6.2.1 Stress results

To facilitate further analysis and research of the content reflected by the data, the interpolation curve method was used to obtain the relationship between the stress reading of each measuring point and the coal wall of the measuring point from the working face. The results are shown in Figure 16.

FIGURE 16

FIGURE 16. Relationship between the stress and the distance of the different stress measuring lines.

Figure 16 show that the frontal stress of the fully mechanized caving face for the extrathick coal seam was approximately 19.6 MPa, and the stress of the top coal pressure of the working face was approximately 90 m in front of the working face. It increased rapidly within 40–50 m, reaching a maximum value of approximately 26 MPa 10–40 m in front of the working surface, and the dynamic pressure coefficient of the working surface was approximately 1.3. Figure 17 indicates that the stress in the top coal at the same distance from the working face differed: the upper top coal stress was larger, and the lower top coal stress was smaller, such as 35 m in front of the working face, where the average of the No. I line was 25.2. The mean value of lines I and II was 22.2 MPa, the average value of line III was 23.8 MPa, and the mean value of line IV was 22.6 MPa.

FIGURE 17

FIGURE 17. Relationship between the maximum abutment pressure and distance to face.

According to Figure 17, both the field measurement and the traditional theoretical calculation of the peak stress were greater than the uniaxial compressive strength of the coal body, which means that the top coal at the peak point was not in a uniaxial compression state but in a two- or three-axis force state. Therefore, the top coal stress environment is crucial for the destruction of top coal. Through the stress environment analysis, we can conclude that, in the vertical direction, the top coal is above the coal body to be cut by the lower coal mining machine, which is followed by the direct top and the old top, and the longitudinal mechanical system is the top plate (Direct top, old top) - top coal - bottom coal to be cut - bottom plate.

6.2.2 Displacement results

We can see from Figure 18 that the starting points of the top coal displacement in the extrathick coal seam measured by stations I, II, and III were approximately 73, 70, and 77 m in front of the working surface, respectively. The arithmetic average of the similar measuring points of the station were obtained. The starting point of the average top coal displacement was approximately 74 m in front of the working face, as shown in Figure 18. In the range of approximately 74 m–55 m, the base point displacement of the lower top coal at a depth of 1 m was basically 0 mm, while the base point displacement at 3 and 6 m depths gradually increased, and the base point of the deep top rock began to move from approximately 85 m in front of the working surface. At 55 m in front of the working face, the cumulative displacement reached 13 mm. With the advancement of the working surface, the deep base point displacement increased sharply, but the difference in the base points of different layers was larger, as shown in Figure 18. At the coal wall, the top coal in the lower base of Classes 3 and 4 was also fully compacted. The deep base point of the deep rock in the top rock was 10 m adjacent to the top of the working face, the top coal was gradually separated from the top rock, and the top rock was broken in the front 4 m. Because the coal was soft and the thickness was large, the top coal caving angle was approximately 112.6°, and the top coal was stepped and broken.

FIGURE 18

FIGURE 18. Relationship between the sublevel coal displacement and the distance of the different measuring lines.

━━━

Copy word for word the passage of the coal seam excerpt that opens with the words "To facilitate further" and closes with "in Figure 16.". Rely only on the coal seam excerpt, nothing else.

━━━

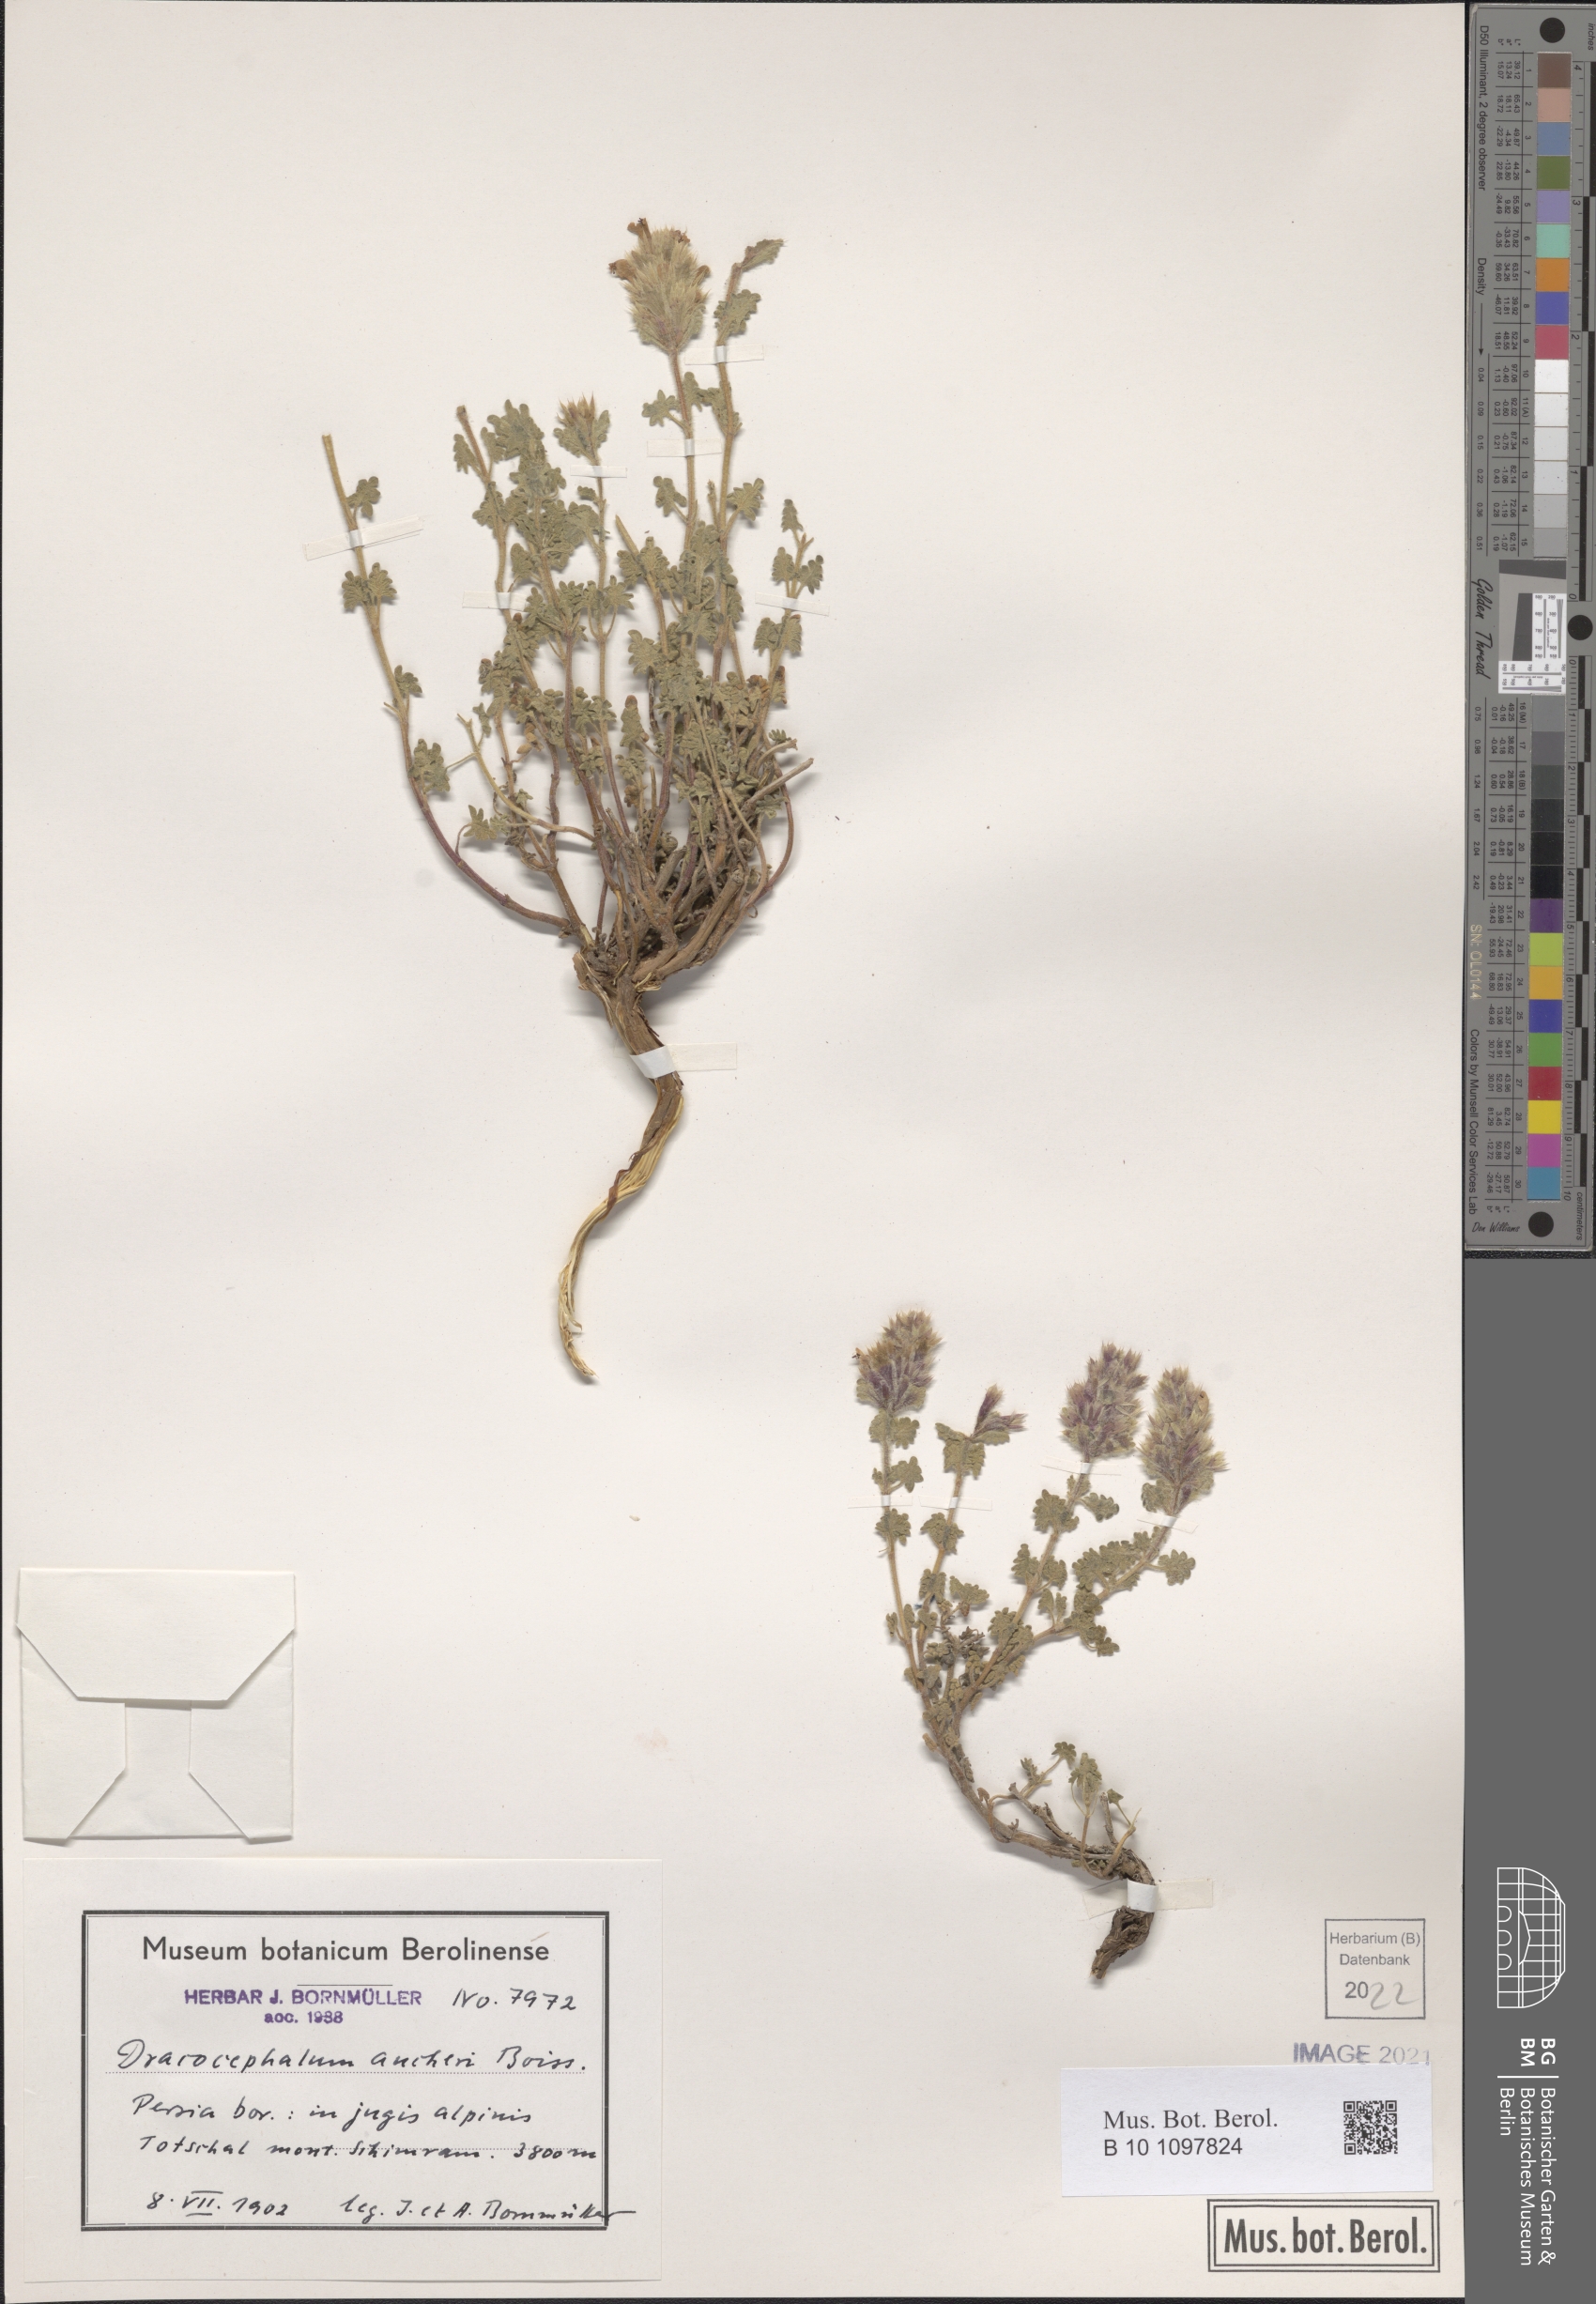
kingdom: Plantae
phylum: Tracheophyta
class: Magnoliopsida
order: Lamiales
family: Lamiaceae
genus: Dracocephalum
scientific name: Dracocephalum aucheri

━━━

§ The completed task
To facilitate further analysis and research of the content reflected by the data, the interpolation curve method was used to obtain the relationship between the stress reading of each measuring point and the coal wall of the measuring point from the working face. The results are shown in Figure 16.